■ Required work ■
Please rewrite the records below, replacing "2026-08-09" with "2026-08-10" wherever it appears and leaving everything else unchanged. Omit the pictures from your answer.

========================================

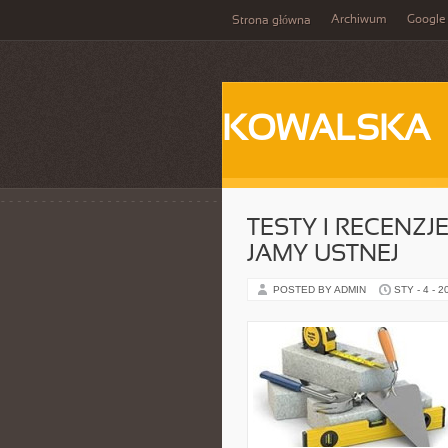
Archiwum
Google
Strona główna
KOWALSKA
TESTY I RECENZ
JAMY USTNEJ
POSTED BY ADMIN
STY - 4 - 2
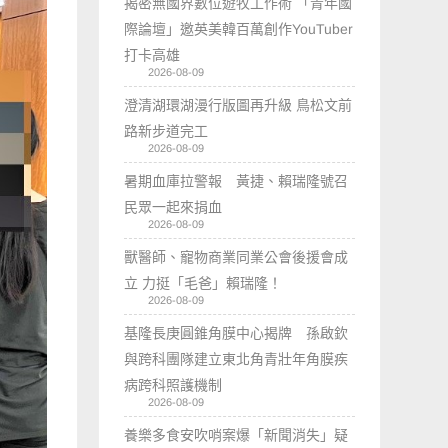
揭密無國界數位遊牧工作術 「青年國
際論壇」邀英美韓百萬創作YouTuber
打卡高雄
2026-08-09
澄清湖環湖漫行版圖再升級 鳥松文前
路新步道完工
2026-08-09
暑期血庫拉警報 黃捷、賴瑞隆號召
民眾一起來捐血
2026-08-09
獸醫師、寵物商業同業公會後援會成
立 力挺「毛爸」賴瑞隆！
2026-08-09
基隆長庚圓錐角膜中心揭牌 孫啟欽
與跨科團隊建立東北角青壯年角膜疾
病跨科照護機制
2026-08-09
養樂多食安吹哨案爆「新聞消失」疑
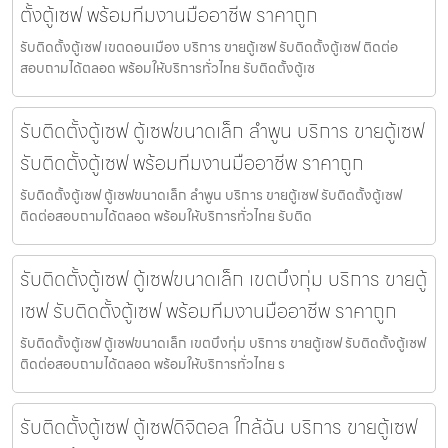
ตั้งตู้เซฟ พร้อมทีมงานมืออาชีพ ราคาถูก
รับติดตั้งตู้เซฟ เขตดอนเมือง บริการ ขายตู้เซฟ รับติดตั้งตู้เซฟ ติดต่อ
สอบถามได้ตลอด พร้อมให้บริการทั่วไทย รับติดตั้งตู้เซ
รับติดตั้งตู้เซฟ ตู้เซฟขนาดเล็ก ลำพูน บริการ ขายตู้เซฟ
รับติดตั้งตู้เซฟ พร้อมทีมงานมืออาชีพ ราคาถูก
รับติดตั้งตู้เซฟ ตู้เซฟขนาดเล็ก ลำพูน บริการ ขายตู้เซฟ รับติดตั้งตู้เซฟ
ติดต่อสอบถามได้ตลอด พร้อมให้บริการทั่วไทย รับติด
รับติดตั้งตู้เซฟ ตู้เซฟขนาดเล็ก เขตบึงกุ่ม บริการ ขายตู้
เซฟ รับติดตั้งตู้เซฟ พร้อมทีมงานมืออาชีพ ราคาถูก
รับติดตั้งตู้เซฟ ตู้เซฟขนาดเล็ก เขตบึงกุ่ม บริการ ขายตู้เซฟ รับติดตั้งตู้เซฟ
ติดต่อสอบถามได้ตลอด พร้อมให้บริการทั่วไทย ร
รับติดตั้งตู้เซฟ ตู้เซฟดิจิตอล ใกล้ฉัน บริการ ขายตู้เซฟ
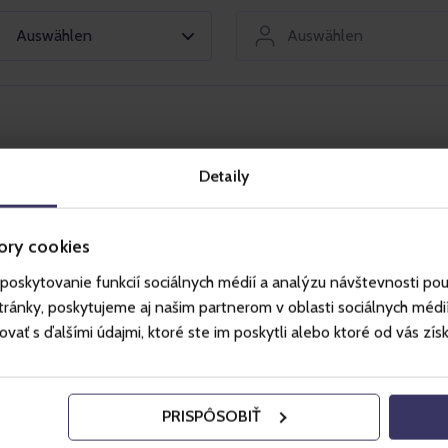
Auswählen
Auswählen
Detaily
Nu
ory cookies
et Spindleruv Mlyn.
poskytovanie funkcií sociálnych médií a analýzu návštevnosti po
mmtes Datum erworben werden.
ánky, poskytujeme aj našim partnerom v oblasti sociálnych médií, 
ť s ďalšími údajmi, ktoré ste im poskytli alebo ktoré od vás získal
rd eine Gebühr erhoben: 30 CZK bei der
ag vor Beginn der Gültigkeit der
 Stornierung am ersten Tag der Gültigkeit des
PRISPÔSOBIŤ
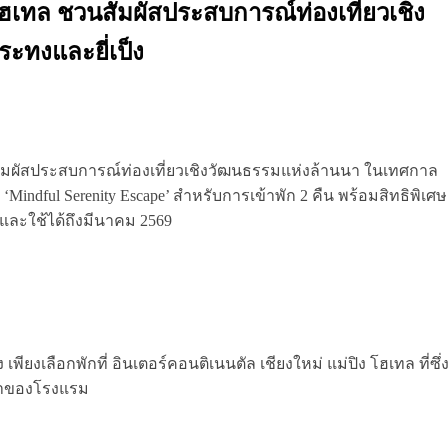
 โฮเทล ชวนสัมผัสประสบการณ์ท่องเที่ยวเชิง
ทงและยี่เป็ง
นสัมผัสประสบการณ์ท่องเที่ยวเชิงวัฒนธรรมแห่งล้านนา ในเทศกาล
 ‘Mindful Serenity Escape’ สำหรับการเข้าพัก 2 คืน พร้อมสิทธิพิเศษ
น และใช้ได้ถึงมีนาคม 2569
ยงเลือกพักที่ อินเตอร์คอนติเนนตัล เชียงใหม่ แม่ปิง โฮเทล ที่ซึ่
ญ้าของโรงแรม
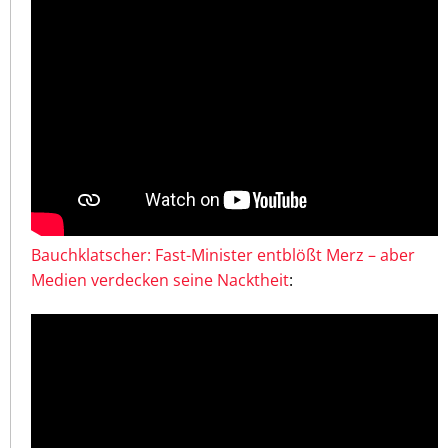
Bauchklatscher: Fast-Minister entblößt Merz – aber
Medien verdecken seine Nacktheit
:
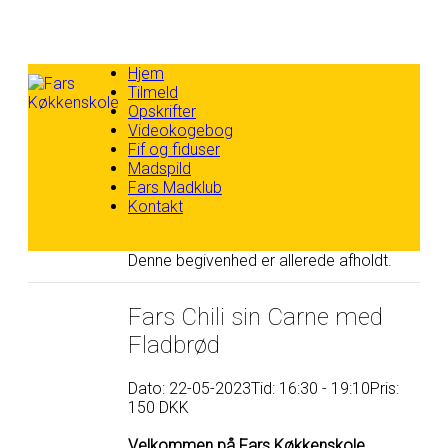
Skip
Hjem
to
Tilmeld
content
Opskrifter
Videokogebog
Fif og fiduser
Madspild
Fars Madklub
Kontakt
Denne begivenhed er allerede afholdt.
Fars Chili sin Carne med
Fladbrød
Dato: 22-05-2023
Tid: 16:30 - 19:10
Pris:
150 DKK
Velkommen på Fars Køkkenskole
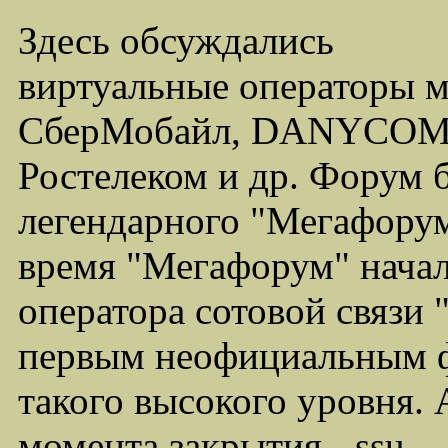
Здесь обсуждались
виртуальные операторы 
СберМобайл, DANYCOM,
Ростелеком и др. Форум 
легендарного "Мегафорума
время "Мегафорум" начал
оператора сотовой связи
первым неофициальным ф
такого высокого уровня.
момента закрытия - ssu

========================================

■ Response ■
Archiwum
Google
Strona główna
KOWALSKA
TESTY I RECENZ
JAMY USTNEJ
POSTED BY ADMIN
STY - 4 - 2
揭密無國界數位遊牧工作術 「青年國
際論壇」邀英美韓百萬創作YouTuber
打卡高雄
2026-08-10
澄清湖環湖漫行版圖再升級 鳥松文前
路新步道完工
2026-08-10
暑期血庫拉警報 黃捷、賴瑞隆號召
民眾一起來捐血
2026-08-10
獸醫師、寵物商業同業公會後援會成
立 力挺「毛爸」賴瑞隆！
2026-08-10
基隆長庚圓錐角膜中心揭牌 孫啟欽
與跨科團隊建立東北角青壯年角膜疾
病跨科照護機制
2026-08-10
養樂多食安吹哨案爆「新聞消失」疑
ตั้งตู้เซฟ พร้อมทีมงานมืออาชีพ ราคาถูก
รับติดตั้งตู้เซฟ เขตดอนเมือง บริการ ขายตู้เซฟ รับติดตั้งตู้เซฟ ติดต่อ
สอบถามได้ตลอด พร้อมให้บริการทั่วไทย รับติดตั้งตู้เซ
รับติดตั้งตู้เซฟ ตู้เซฟขนาดเล็ก ลำพูน บริการ ขายตู้เซฟ
รับติดตั้งตู้เซฟ พร้อมทีมงานมืออาชีพ ราคาถูก
รับติดตั้งตู้เซฟ ตู้เซฟขนาดเล็ก ลำพูน บริการ ขายตู้เซฟ รับติดตั้งตู้เซฟ
ติดต่อสอบถามได้ตลอด พร้อมให้บริการทั่วไทย รับติด
รับติดตั้งตู้เซฟ ตู้เซฟขนาดเล็ก เขตบึงกุ่ม บริการ ขายตู้
เซฟ รับติดตั้งตู้เซฟ พร้อมทีมงานมืออาชีพ ราคาถูก
รับติดตั้งตู้เซฟ ตู้เซฟขนาดเล็ก เขตบึงกุ่ม บริการ ขายตู้เซฟ รับติดตั้งตู้เซฟ
ติดต่อสอบถามได้ตลอด พร้อมให้บริการทั่วไทย ร
รับติดตั้งตู้เซฟ ตู้เซฟดิจิตอล ใกล้ฉัน บริการ ขายตู้เซฟ
Auswählen
Auswählen
Detaily
Nu
ory cookies
et Spindleruv Mlyn.
poskytovanie funkcií sociálnych médií a analýzu návštevnosti po
mmtes Datum erworben werden.
ánky, poskytujeme aj našim partnerom v oblasti sociálnych médií, 
ť s ďalšími údajmi, ktoré ste im poskytli alebo ktoré od vás získal
rd eine Gebühr erhoben: 30 CZK bei der
ag vor Beginn der Gültigkeit der
 Stornierung am ersten Tag der Gültigkeit des
PRISPÔSOBIŤ
 โฮเทล ชวนสัมผัสประสบการณ์ท่องเที่ยวเชิง
ทงและยี่เป็ง
นสัมผัสประสบการณ์ท่องเที่ยวเชิงวัฒนธรรมแห่งล้านนา ในเทศกาล
 ‘Mindful Serenity Escape’ สำหรับการเข้าพัก 2 คืน พร้อมสิทธิพิเศษ
น และใช้ได้ถึงมีนาคม 2569
ยงเลือกพักที่ อินเตอร์คอนติเนนตัล เชียงใหม่ แม่ปิง โฮเทล ที่ซึ่
ญ้าของโรงแรม
Bauchklatscher: Fast-Minister entblößt Merz – aber
Medien verdecken seine Nacktheit
:
Skip
Hjem
to
Tilmeld
content
Opskrifter
Videokogebog
Fif og fiduser
Madspild
Fars Madklub
Kontakt
Denne begivenhed er allerede afholdt.
Fars Chili sin Carne med
Fladbrød
Dato: 22-05-2023
Tid: 16:30 - 19:10
Pris:
150 DKK
Velkommen på Fars Køkkenskole
Здесь обсуждались
виртуальные операторы 
СберМобайл, DANYCOM,
Ростелеком и др. Форум 
легендарного "Мегафорума
время "Мегафорум" начал
оператора сотовой связи
первым неофициальным ф
такого высокого уровня.
момента закрытия - ssu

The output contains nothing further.